» EXERCISE DETAILS:
Answer these from the article below about carriage horse rules:
(a) Which two groups proposed the regulations?
(b) Where is the necropsy on Charlie being done?
(c) How much exercise would each horse need every day, and where?

» TEXT PROVIDED:
↓

Advocates Push for 5-Day Carriage Horse Work Week - NYCLASS

Advocates Push for 5-Day Carriage Horse Work Week

MANHATTAN — City officials joined animal rights advocates on the steps of City Hall on Monday to call for stronger regulations of the carriage horse industry, including a five-day work week and a ban on horses working in severe weather.

14 November 2011
MANHATTAN — City officials joined animal rights advocates on the steps of City Hall on Monday to call for stronger regulations of the carriage horse industry, including a five-day work week and a ban on horses working in severe weather.

The regulations — proposed by the ASPCA and New Yorkers for Clean, Livable and Safe Streets (NYCLASS) — would mandate necropsies for all deceased carriage horses, would restrict carriage operations to Central Park and would require an hour of exercise in an open corral or paddock every day for each horse.

"What we're doing with horses in this city is cruel and unnecessary," Public Advocate Bill de Blasio said at the press conference on the steps of City Hall Monday, flanked by activists brandishing posters and placards. "The reforms that have been laid out make total sense, and we should act on them right away."

The horse-drawn carriage industry has come under fire in recent weeks following several accidents involving carriage horses. The most serious of these incidents resulted in the death of a 15-year-old carriage horse named Charlie, who collapsed in the middle of West 54th Street while on his way to work on Sunday, Oct. 23.

 

Charlie was pronounced dead at the scene. A necropsy on the horse’s body is currently underway at Cornell University College of Veterinary Medicine.

ASPCA President and CEO, Ed Sayres, said he supports the proposed regulations, which would accompany City Council Speaker Christine Quinn's push for better veterinary oversight in the carriage horse industry.

 

"We like the first step that Speaker Quinn has taken," Sayres said. "[But] we’d like to suggest that this really doesn’t go far enough."

 

Animal rights advocates were joined by several elected officials, including Borough President Scott Stringer, City Councilman Peter Vallone, City Councilwoman and Rosie Mendez.

↑

» DATA LISTING:

↓

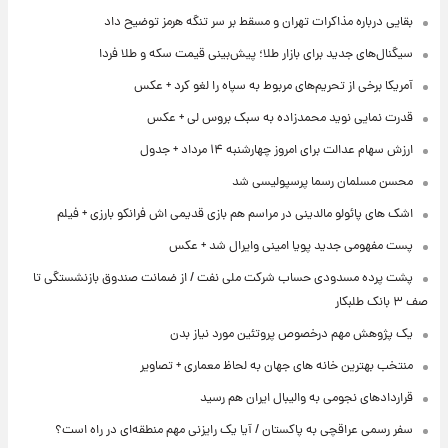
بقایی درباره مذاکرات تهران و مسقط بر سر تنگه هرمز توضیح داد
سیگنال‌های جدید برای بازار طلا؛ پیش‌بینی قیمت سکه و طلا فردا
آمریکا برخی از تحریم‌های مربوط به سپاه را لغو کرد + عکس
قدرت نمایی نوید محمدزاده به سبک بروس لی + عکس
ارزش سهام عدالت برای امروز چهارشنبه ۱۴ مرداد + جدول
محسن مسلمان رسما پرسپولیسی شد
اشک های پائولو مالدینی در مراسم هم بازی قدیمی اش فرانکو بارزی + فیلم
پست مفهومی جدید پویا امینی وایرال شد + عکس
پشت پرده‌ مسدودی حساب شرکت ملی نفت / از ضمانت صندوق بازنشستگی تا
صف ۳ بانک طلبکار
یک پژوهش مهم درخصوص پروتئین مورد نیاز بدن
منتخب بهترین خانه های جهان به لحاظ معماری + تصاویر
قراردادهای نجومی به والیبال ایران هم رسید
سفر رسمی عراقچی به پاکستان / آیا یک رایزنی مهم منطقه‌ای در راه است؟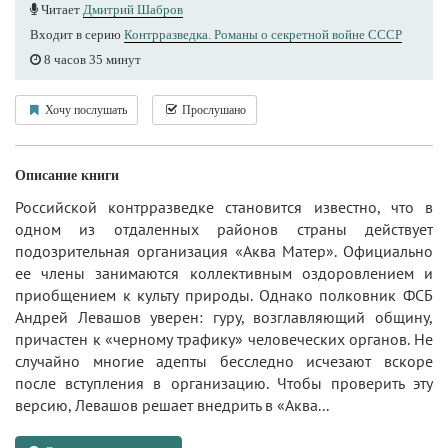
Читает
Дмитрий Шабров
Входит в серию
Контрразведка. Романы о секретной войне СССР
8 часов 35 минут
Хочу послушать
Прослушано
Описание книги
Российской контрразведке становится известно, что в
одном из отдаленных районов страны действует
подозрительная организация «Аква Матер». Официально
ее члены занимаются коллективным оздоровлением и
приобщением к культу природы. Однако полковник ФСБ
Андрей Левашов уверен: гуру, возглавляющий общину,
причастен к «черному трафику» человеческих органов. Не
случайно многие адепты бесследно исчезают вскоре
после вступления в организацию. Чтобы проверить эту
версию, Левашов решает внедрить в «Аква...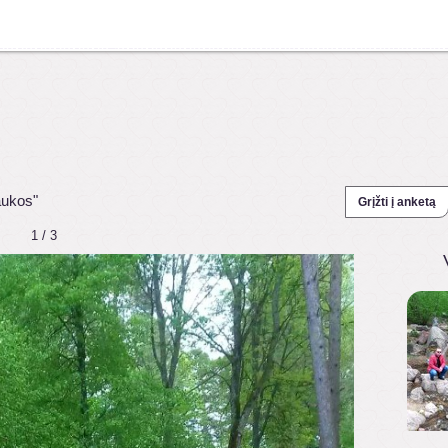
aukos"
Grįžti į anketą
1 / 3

↑
↓

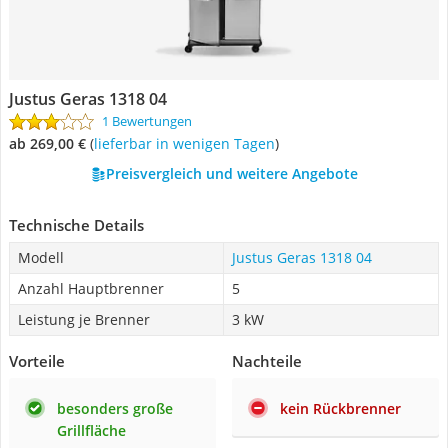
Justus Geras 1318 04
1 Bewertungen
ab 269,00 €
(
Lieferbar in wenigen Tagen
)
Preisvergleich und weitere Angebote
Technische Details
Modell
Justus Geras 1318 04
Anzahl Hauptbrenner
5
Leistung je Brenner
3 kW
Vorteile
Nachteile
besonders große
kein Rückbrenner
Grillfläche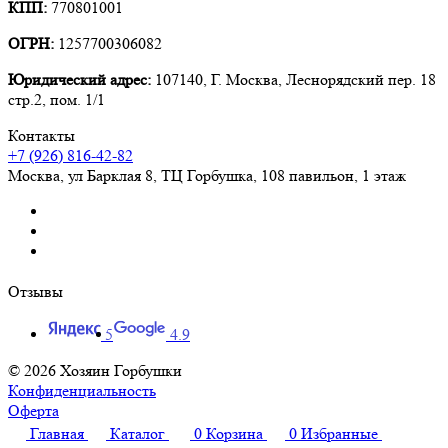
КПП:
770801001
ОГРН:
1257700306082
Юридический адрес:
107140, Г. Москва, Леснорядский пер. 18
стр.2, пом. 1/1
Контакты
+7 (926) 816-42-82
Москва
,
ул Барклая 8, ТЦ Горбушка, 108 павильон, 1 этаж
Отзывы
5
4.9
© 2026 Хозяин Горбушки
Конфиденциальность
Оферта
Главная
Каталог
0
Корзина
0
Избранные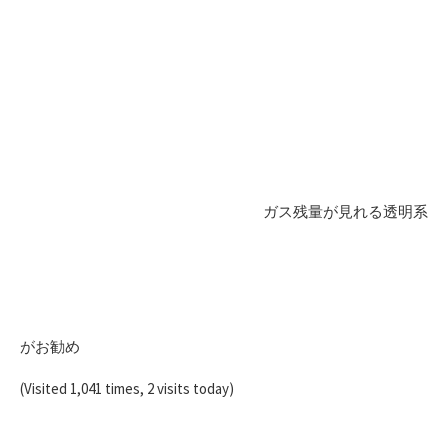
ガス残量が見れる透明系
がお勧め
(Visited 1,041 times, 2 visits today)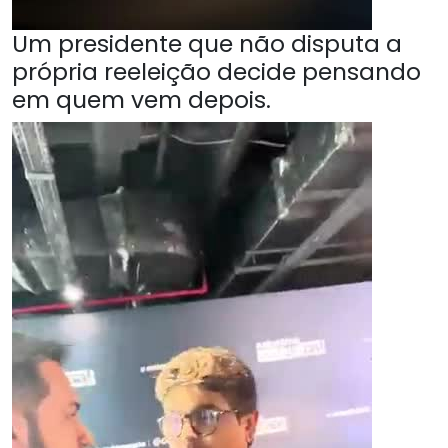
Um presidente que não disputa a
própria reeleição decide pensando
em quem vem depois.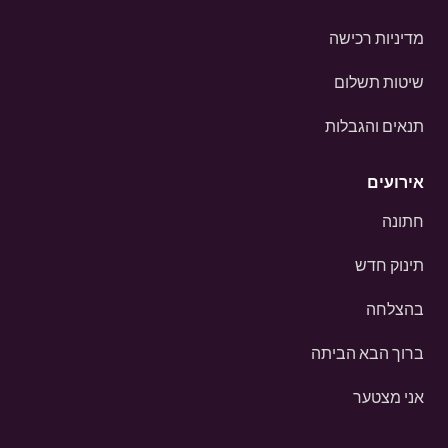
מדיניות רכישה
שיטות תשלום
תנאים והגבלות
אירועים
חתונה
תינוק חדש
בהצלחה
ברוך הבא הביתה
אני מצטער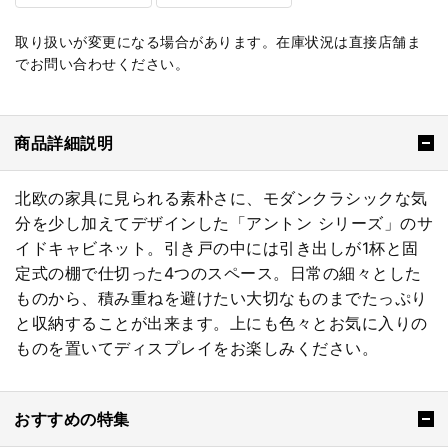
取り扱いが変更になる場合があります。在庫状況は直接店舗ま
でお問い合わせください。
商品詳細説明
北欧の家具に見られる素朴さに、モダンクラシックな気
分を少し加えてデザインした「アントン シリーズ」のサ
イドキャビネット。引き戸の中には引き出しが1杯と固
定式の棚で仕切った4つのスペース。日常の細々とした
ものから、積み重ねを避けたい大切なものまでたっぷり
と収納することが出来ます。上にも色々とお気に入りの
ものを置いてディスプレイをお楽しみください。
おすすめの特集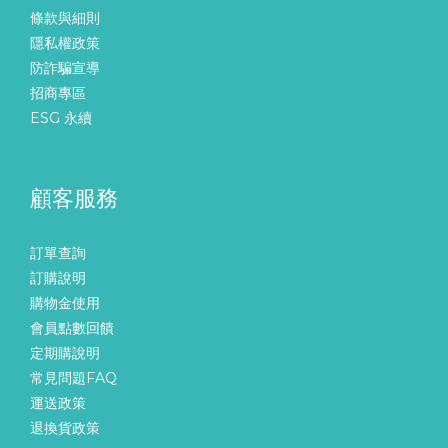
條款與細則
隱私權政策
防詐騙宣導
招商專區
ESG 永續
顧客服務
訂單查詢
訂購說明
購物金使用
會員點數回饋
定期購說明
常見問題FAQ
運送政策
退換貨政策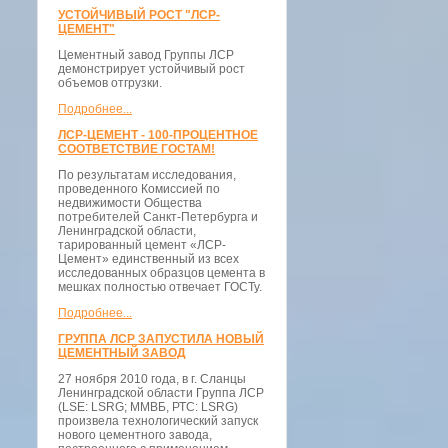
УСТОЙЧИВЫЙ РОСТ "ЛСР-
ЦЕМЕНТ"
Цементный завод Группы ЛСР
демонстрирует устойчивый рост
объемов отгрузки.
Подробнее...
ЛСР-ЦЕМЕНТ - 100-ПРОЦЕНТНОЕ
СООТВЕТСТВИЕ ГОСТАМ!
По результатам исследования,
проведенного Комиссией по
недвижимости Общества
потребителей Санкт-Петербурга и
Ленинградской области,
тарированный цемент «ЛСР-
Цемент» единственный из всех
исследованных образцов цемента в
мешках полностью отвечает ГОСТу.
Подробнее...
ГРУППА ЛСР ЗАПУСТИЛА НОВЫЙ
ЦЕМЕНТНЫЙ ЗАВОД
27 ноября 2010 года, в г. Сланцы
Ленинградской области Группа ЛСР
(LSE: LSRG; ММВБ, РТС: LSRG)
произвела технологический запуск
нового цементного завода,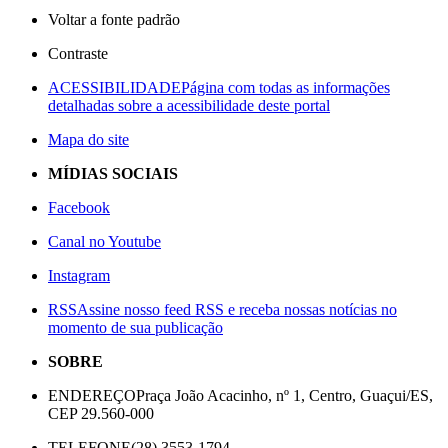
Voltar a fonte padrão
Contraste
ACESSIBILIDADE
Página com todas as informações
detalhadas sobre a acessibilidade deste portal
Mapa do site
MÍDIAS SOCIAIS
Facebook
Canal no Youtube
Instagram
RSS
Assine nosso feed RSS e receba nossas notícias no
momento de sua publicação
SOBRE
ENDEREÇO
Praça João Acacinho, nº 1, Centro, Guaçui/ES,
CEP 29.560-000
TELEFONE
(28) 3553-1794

↑

» THE COMPLETED TASK:
(a) The ASPCA and New Yorkers for Clean, Livable and Safe Streets (NYCLASS).
(b) At Cornell University College of Veterinary Medicine.
(c) An hour a day in an open corral or paddock.